Consumers, myself included - need to be more wary than ever of the unscrupulous methods that Credit Card companies are using to separate more of your hard earned money from you.
It's important to read the fine print on your credit card agreement
The Universal Default Clause means that even if you pay your credit card bill timely without ever having the slightest problem, the credit card company can increase your rate if for example you paid your phone bill late.
The internet is rife with stories from people all over the US that have had the awful experience of having their rates go as high as 29%.

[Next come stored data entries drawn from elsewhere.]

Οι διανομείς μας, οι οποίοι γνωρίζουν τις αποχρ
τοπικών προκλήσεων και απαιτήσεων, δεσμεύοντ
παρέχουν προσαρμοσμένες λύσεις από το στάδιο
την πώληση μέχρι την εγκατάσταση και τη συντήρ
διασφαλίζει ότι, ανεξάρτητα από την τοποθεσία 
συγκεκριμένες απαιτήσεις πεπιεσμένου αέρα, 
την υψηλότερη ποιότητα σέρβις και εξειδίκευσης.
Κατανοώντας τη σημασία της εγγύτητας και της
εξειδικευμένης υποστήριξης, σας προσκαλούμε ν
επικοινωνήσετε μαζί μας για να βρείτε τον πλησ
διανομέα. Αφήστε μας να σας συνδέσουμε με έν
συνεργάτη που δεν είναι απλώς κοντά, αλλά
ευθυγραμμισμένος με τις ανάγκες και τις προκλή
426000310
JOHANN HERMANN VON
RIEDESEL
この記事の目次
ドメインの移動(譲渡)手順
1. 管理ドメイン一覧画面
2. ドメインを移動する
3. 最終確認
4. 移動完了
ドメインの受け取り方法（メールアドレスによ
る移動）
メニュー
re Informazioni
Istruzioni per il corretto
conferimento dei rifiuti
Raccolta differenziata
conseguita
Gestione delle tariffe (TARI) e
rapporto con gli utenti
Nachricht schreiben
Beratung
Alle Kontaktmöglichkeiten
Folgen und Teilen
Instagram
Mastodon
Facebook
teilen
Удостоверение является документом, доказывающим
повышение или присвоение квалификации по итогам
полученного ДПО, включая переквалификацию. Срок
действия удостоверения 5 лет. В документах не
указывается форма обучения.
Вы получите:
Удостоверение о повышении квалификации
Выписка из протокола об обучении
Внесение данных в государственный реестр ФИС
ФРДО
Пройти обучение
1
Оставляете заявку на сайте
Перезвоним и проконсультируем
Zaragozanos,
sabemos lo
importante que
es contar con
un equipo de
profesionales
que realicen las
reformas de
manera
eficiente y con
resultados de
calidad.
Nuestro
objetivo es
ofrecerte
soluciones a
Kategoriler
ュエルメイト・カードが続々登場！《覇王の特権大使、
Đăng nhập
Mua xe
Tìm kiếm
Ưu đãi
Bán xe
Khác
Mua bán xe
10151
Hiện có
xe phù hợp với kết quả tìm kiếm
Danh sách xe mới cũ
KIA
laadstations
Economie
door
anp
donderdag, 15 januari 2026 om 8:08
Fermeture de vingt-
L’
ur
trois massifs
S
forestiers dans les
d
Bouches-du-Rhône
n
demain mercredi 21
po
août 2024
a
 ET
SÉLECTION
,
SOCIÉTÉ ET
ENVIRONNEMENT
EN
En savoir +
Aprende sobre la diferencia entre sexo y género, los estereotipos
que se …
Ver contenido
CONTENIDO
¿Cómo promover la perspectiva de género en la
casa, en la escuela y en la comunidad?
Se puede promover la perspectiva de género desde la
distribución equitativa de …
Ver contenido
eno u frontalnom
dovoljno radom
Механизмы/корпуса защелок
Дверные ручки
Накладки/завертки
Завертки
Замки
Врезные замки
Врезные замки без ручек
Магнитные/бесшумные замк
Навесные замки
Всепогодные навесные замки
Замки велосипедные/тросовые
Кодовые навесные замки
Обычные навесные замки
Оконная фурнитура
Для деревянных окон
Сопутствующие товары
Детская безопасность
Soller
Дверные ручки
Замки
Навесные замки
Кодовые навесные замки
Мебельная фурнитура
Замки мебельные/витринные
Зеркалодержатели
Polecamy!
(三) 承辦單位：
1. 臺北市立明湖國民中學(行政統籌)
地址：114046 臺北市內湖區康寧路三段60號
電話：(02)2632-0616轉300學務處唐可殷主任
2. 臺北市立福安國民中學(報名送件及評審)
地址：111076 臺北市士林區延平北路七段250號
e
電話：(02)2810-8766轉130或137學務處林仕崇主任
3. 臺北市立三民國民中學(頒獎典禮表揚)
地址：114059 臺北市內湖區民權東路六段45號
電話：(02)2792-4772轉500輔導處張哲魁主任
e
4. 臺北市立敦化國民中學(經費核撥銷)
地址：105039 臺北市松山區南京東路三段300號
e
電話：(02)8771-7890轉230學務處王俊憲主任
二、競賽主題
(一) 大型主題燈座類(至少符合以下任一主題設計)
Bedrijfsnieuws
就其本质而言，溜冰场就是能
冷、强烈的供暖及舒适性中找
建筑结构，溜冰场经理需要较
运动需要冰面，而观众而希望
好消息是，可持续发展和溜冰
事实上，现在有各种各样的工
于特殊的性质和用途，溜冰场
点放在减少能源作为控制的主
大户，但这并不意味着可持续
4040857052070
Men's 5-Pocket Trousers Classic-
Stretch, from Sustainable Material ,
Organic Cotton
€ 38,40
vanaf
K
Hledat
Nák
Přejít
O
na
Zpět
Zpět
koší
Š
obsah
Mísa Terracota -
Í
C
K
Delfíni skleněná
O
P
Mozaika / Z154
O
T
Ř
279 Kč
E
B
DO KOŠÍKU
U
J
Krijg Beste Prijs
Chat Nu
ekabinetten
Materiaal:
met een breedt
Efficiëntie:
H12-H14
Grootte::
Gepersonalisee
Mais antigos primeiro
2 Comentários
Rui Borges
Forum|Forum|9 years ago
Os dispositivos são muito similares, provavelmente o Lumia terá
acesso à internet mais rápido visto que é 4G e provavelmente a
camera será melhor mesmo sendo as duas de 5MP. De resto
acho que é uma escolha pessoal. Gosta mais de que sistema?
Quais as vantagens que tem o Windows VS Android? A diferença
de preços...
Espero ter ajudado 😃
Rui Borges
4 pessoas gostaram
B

In many cases the jump in rate was not even attributed to a late payment in another area of credit, just making an additional purchase or opening of another tradeline or account has caused many to have their cards interest rate increased.
Banks are consistently monitoring credit info and increasing rates even where it seems unjustified.I read about one case in particular whereby the consumer obtained a low rate card at 4.5% with a 15k line of credit. When the consumer used 9k to have home improvement work done to install a ramp for a disabled parent the creditor slashed the available balance and increased the rate to 24% and the consumer started to recieve harassing phone calls even though she never paid any bills late, even when she paid the bill down to half the calls continued.
In 1996, the U.S. Supreme Court in Smiley vs. Citibank lifted the existing restrictions on late penalty fees. Back then, fees ran to $5 or $10, and usually did not exceed $15. After the Court's decision, fees soared, reaching upwards of $30. Since then, the amount of revenue the companies generate from fees (including late charges, over-the-limit fees, and charges for returned checks) has doubled.
Check the fine print, there is pending legislation to try a put a halt to most of these practices hopefully some of it will be successful in stopping these practice.